What a way to wrap up Jamie Lloyd’s epic Pinter at the Pinter season. Megastar Tom Hiddleston takes the lead in Pinter’s 1978 masterpiece ‘Betrayal’, a drama about a trio of self-deceiving lovers that devastatingly unfolds in reverse chronological order.
If you’ve yet to venture out to Alexandra Palace’s newly restored theatre, this seems like a pretty good excuse: visionary touring theatre company Headlong will drop by in March with a new production of Shakespeare’s dark history play. Tom Mothersdale will star as the eponymous tyrant in a production directed by Headlong associate artist John Haidar.
Writer-director Enda Walsh and actor Cillian Murphy join forces yet again to present this new stage adaptation of Max Porter’s devastating novel. In a London flat, two boys try to cope with the pain of their mother’s death while their father tries desperately to move on. They are visited by Crow, who will not leave until they are healed.
The Old Vic is following up ‘An American Clock’ with another vintage Arthur Miller play, ‘All My Sons’: Miller’s tragedy about a shattered family in post-war America, and the patriarch who betrayed them. It’s staged by Headlong artistic director Jeremy Herrin who’s been at the helm of a slew of hits including West End political drama ‘Labour of Love’ and harrowing National Theatre show ‘People, Places and Things’. Sally Field, Bill Pullman, Jenna Coleman and Colin Morgan star.
You won’t be able to move for Arthur Miller plays on The Cut next year: the Old Vic is playing host to mouthwatering revivals of ‘The American Clock’ and ‘All My Sons’, and the Young Vic’s putting on this classic from the great Marianne Elliott. She makes her debut at the Young Vic directing a phenomenal all-black (thus far) cast – including ‘The Wire’ star Wendell Pierce and Brit greats Sharon D Clarke and Arinzé Kene – in Miller’s iconic tragedy about deluded travelling salesman Willy Loman.
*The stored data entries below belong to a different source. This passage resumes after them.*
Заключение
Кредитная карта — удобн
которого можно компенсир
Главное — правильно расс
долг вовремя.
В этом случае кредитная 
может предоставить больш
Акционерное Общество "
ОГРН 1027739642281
Australian-Thai playwright Anchuli Felicia King is an unknown quantity in the UK, but it’s hard not to get excited when the Royal Court swings behind an up-and-coming writer so wholeheartedly. Her international debut, ‘White Pearl’, centres on racism within different East Asian ethnic groups, and is a big, boisterous satire set in a Singaporean skin-whitening start-up. It’s directed by King’s similarly unknown peer Nana Dakin.
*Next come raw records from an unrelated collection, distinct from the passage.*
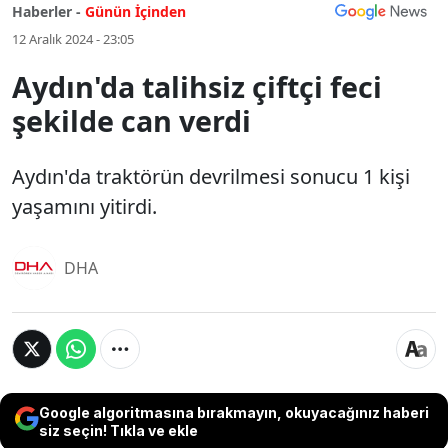
Haberler -
Günün İçinden
12 Aralık 2024 - 23:05
Aydın'da talihsiz çiftçi feci
şekilde can verdi
Aydın'da traktörün devrilmesi sonucu 1 kişi
yaşamını yitirdi.
DHA
Google algoritmasına bırakmayın, okuyacağınız haberi
siz seçin! Tıkla ve ekle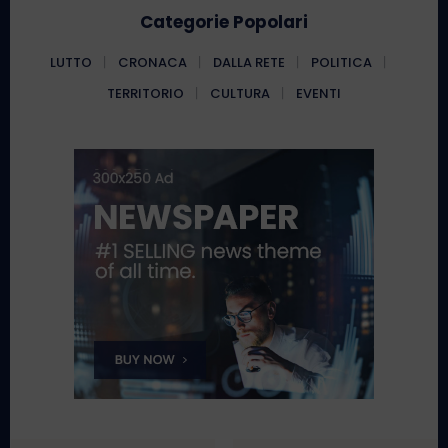
Categorie Popolari
LUTTO
CRONACA
DALLA RETE
POLITICA
TERRITORIO
CULTURA
EVENTI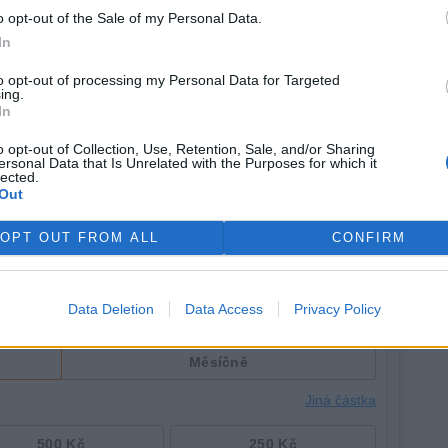
odal Modrý.
o opt-out of the Sale of my Personal Data.
de je veterinárních lékařů dostatek ve všech oblastech
In
v ČR eviduje 4155 aktivních veterinárních lékařů a jejich
to opt-out of processing my Personal Data for Targeted
itaci nového programu vydala komora souhlasné
ing.
In
o opt-out of Collection, Use, Retention, Sale, and/or Sharing
ersonal Data that Is Unrelated with the Purposes for which it
lected.
Out
OPT OUT FROM ALL
CONFIRM
Data Deletion
Data Access
Privacy Policy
Idris Elba is the big draw in this Young Vic-Manchester International Festival co-production, even if he doesn’t actually star in ‘Tree’. Co-created by the ‘Luther’ star and Young Vic boss Kwame Kwei-Armah, the show is ‘a thrilling journey in search of the soul and spirit of contemporary South Africa’ that’s soundtracked by Elba’s 2014 album ‘Mi Mandela’.